Шрифт:
Интервал:
Закладка:
Однажды она снова попала в ЦДЛ. Грише где-то удалось достать два билета на заграничный фильм, они ходили с ним по залам и фойе, заглянули в тот самый дубовый зал, в котором побывала вместе со Всеволожским, поискала глазами вокруг — вдруг где-то за столиком он, пусть даже не один, а с той, которая с енотовым воротником…
Но его не было. Ольга и сама не знала, хорошо это или плохо, кажется, встретила бы его и не сумела бы произнести ни слова.
— Ты человек, лишенный комплексов, — уверял Гриша.
Очевидно, так оно и было на самом деле. Но вот встреть она сейчас Всеволожского, наверняка смутилась бы не на шутку. А почему? Прежде всего потому, что интервью с ним, само собой, так и не появилось в «Вечерке».

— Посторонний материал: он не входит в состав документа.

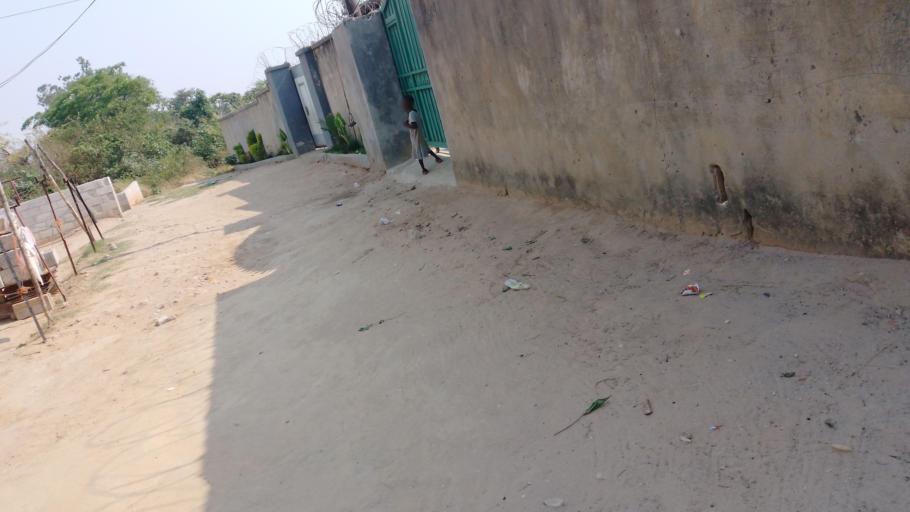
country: ZM
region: Lusaka
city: Lusaka
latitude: -15.4023
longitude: 28.3829
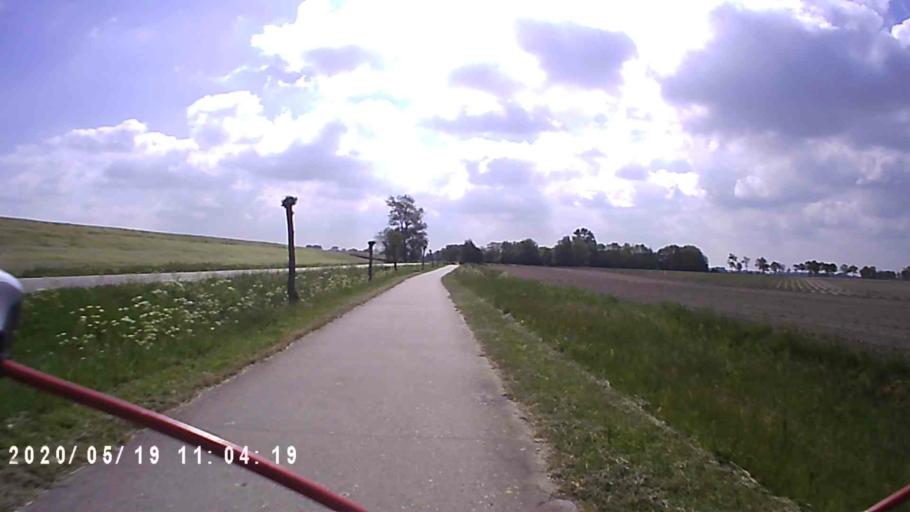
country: NL
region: Groningen
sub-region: Gemeente Zuidhorn
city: Grijpskerk
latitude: 53.2974
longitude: 6.2843
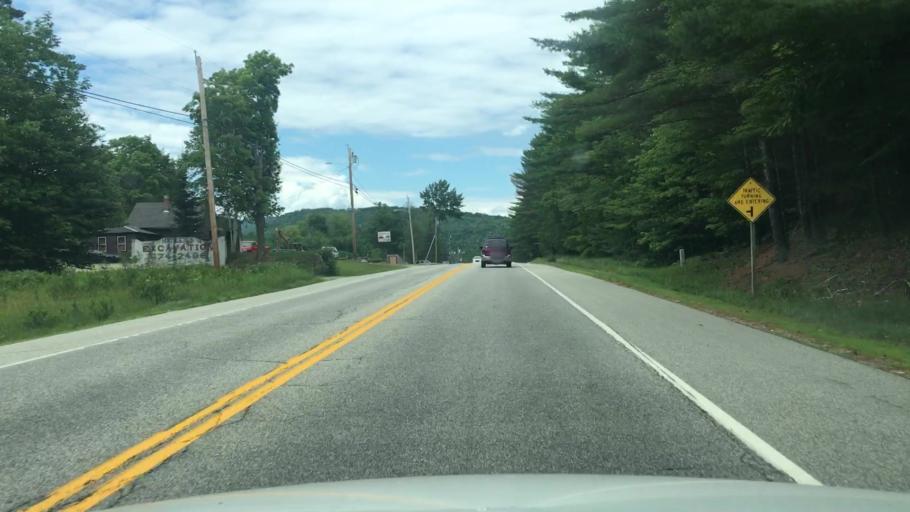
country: US
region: Maine
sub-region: Oxford County
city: West Paris
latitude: 44.3452
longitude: -70.5625
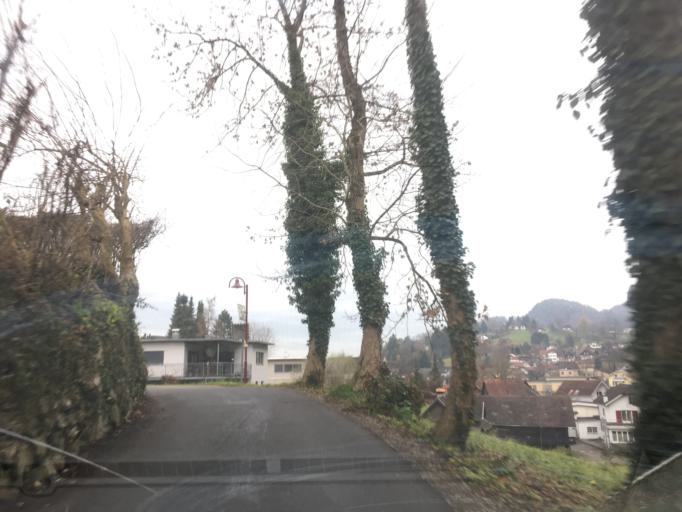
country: AT
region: Vorarlberg
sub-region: Politischer Bezirk Feldkirch
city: Gotzis
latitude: 47.3301
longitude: 9.6464
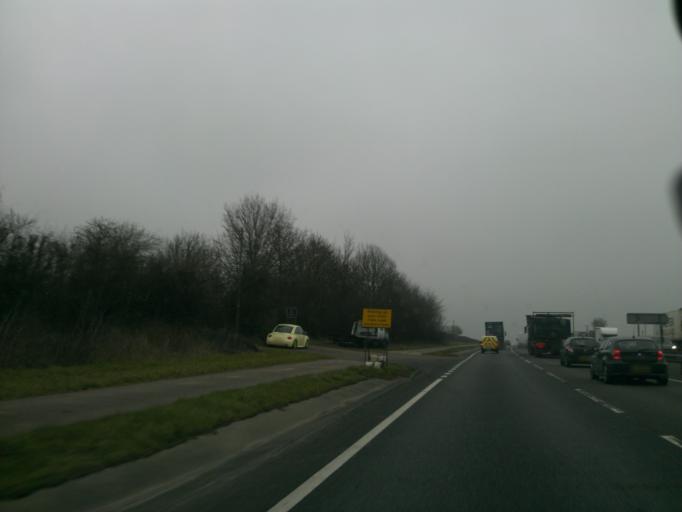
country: GB
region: England
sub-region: Essex
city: Marks Tey
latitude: 51.8564
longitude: 0.7396
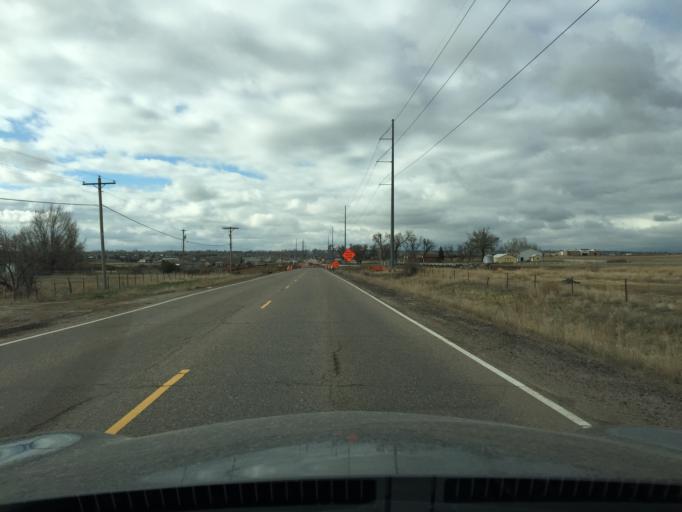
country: US
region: Colorado
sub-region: Adams County
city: Northglenn
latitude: 39.9642
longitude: -104.9784
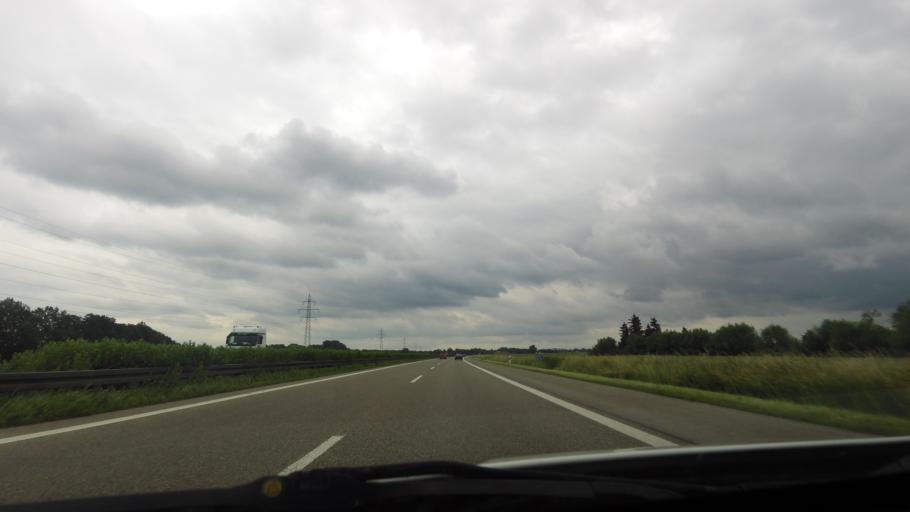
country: DE
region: Baden-Wuerttemberg
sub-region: Tuebingen Region
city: Dettingen an der Iller
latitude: 48.0994
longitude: 10.1323
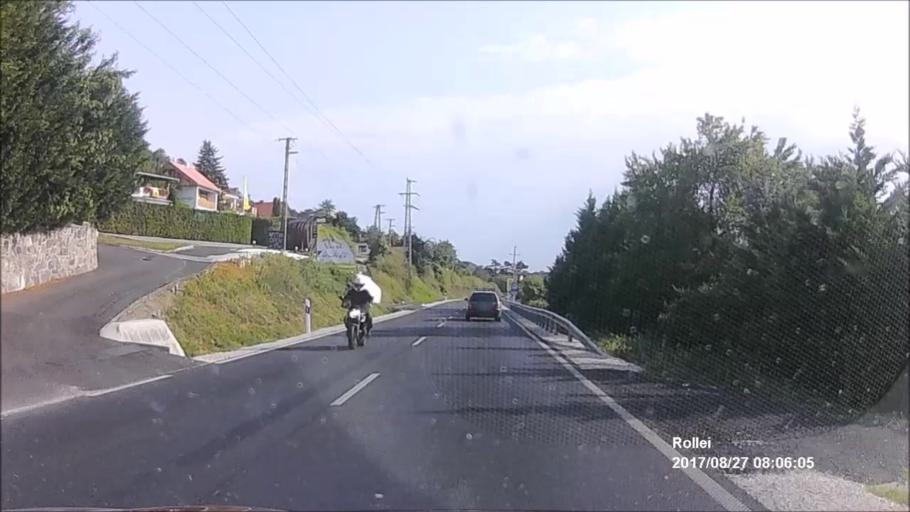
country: HU
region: Zala
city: Vonyarcvashegy
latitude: 46.7670
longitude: 17.3571
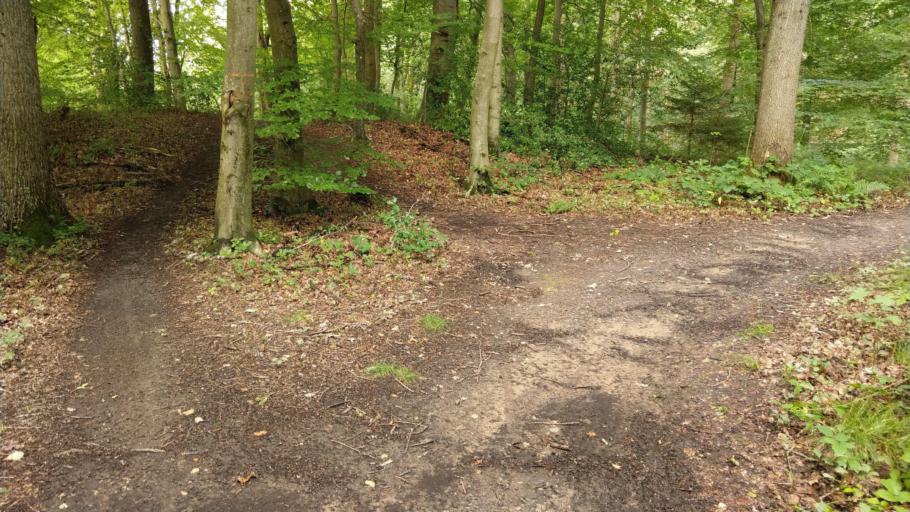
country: DE
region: North Rhine-Westphalia
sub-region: Regierungsbezirk Koln
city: Aachen
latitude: 50.7444
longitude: 6.0665
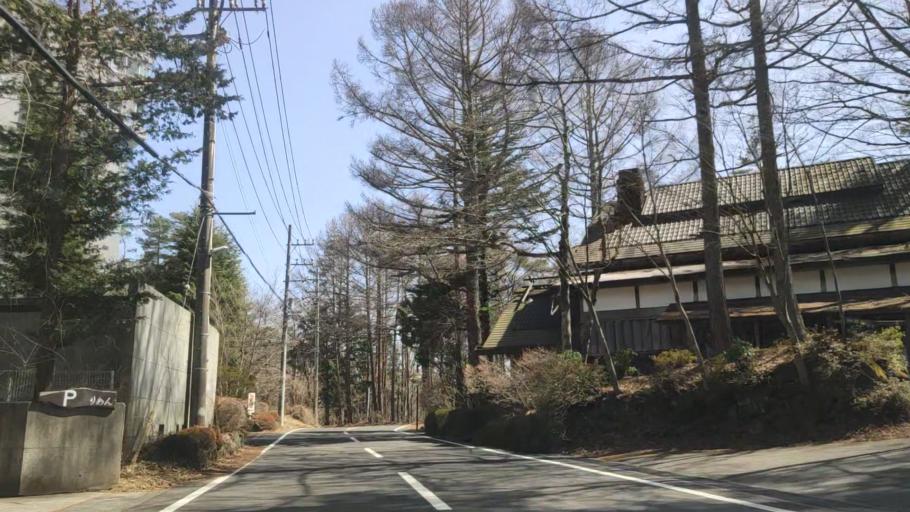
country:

После просмотра фильма Гриша не переставал вслух восхищаться им, перечисляя фамилии актеров, из-за громкого голоса на него на улице оборачивались, Ольга молчала, глядя себе под ноги. Наконец Гриша обратил на нее внимание.
— Ты что это такая сердитая? Что с тобой?
— Ничего. Во-первых, ты чересчур зычно говоришь, во-вторых, хочу есть.
— Сейчас придем домой, я тебе яичницу приготовлю, твою любимую, с помидорами. Я в детстве тоже очень любил яичницу с помидорами…
«Ты в детстве, — мысленно сказала Ольга. — Воображаю, какой ты был жирный и смешной, тебя наверняка в школе дразнили жиртрестом, не иначе».
— А хочешь, можно сварить пельмени, — невинно продолжал Гриша. — Я как раз днем купил две пачки.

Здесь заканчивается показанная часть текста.